OOS 39-6 - Increasing fire severity: Impacts on forest succession and permafrost soils in Siberian larch forests

Friday, August 12, 2016: 9:50 AM
Grand Floridian Blrm F, Ft Lauderdale Convention Center
Heather Alexander, Mississippi State University, Michael M. Loranty, Colgate University, Susan M. Natali, Woods Hole Research Center, MA, Michelle C. Mack, Center for Ecosystem Science and Society, Northern Arizona University, Flagstaff, AZ, Sergey Davydov, Northeast Science Station, Cherskii, Russia and Nikita Zimov, Northeast Science Station, Russia

Fire severity is increasing in boreal forests as climate warms. This could alter global carbon (C) cycling and create a positive feedback to warming depending on patterns of forest regrowth and permafrost degradation during the post-fire successional interval. Our overarching hypothesis was that post-fire soil organic layer (SOL) depth regulates C balance through impacts on forest regrowth and permafrost stability because of its role as a seedbed and thermal regulator. To assess fire severity effects on tree recruitment and underlying soils, we conducted plot-level experimental burns in July 2012 in a Siberian larch forest near Cherskii, Russia and tracked larch seed germination and seedling establishment and survival along with soil conditions over a 4-yr period.  To understand how fire-driven changes in stand density influence C accumulation, we evaluated C pools within trees, shrubs, woody debris, soils, and roots across 20 stands of varying tree density (0.04-3.7 trees m-2) within a 75-year old fire scar.

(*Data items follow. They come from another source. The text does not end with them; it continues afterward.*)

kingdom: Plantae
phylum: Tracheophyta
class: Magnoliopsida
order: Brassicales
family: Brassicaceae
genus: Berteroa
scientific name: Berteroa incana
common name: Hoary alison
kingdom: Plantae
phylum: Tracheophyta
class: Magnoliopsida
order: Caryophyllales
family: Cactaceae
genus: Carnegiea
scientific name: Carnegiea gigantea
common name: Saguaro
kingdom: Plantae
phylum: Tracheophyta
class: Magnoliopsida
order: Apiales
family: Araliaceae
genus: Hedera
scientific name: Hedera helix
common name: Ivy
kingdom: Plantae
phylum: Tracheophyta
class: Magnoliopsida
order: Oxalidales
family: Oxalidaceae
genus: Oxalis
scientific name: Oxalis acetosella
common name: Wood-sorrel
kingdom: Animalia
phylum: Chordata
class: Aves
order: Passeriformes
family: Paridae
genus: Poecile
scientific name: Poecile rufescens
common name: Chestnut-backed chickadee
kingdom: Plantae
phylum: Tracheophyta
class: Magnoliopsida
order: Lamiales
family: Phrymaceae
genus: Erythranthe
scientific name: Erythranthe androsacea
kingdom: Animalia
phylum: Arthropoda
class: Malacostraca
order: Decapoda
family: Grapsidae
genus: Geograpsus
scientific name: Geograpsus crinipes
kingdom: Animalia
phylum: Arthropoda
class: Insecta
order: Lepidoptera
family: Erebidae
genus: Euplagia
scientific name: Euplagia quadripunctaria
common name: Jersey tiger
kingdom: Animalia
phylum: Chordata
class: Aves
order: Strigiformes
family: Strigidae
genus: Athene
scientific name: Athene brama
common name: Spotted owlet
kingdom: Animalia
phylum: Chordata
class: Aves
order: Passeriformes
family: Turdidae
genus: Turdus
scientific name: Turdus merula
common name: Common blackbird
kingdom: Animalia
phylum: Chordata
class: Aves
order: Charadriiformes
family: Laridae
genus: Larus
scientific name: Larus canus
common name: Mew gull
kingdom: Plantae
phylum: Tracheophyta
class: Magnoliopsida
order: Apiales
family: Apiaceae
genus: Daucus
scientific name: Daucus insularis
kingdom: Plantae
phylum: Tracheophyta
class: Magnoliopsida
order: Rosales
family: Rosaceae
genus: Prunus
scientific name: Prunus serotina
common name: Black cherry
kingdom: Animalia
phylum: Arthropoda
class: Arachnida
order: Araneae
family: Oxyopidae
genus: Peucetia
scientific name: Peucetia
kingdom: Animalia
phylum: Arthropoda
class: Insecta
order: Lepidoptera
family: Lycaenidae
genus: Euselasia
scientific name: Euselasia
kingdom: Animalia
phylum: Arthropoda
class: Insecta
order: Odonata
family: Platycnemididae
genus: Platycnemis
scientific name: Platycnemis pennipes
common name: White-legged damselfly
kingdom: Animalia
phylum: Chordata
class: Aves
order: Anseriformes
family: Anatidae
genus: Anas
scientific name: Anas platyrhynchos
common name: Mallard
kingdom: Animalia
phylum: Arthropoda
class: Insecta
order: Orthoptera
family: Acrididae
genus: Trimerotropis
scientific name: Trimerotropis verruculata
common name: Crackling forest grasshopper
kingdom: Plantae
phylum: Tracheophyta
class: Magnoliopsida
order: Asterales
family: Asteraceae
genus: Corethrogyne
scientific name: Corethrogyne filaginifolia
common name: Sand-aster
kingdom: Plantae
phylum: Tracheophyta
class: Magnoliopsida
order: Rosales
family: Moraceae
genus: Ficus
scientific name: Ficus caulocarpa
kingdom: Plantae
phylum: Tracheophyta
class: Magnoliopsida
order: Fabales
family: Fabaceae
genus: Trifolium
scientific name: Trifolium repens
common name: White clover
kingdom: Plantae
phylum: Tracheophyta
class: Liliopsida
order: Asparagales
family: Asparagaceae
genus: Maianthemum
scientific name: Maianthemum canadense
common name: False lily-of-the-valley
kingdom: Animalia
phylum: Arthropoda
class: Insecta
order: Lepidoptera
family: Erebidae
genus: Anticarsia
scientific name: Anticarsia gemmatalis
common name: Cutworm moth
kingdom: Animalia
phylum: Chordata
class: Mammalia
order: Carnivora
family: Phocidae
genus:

High severity experimental fires led to a rapid, pronounced, and long-lasting (3+ yr) increase in permafrost thaw depth and higher larch tree recruitment. By 2015, thaw depth was ~ 40 cm deeper in high severity plots compared to controls. Larch recruitment was largely absent in controls and low severity plots but was ~3 seedlings m-2 in moderate and high severity plots; interannual survival was ~30-60%, suggesting that increased fire severity could create stands of similar density observed in the fire scar. Increased stand density increased C pools, with high density stands storing ~30% more C (~8,000 g m-2) than low density stands (~ 6,000 g m-2), mainly because high density stands stored ~7 times more C within live larch trees (1,880 g m-2) compared to low density stands. High density stands stored less C in large shrubs and coarse roots than low density stands, but these pools were relatively small (< 10% of total C pools). Soil C pools were similar across the density gradient (~ 2,500 g C m-2 for both SOL and mineral pools). Our findings suggest that increased fire severity is likely to alter forest successional dynamics, permafrost thaw, and C accumulation by decreasing SOL depth, thereby removing a barrier to larch recruitment and changing soil thermal properties.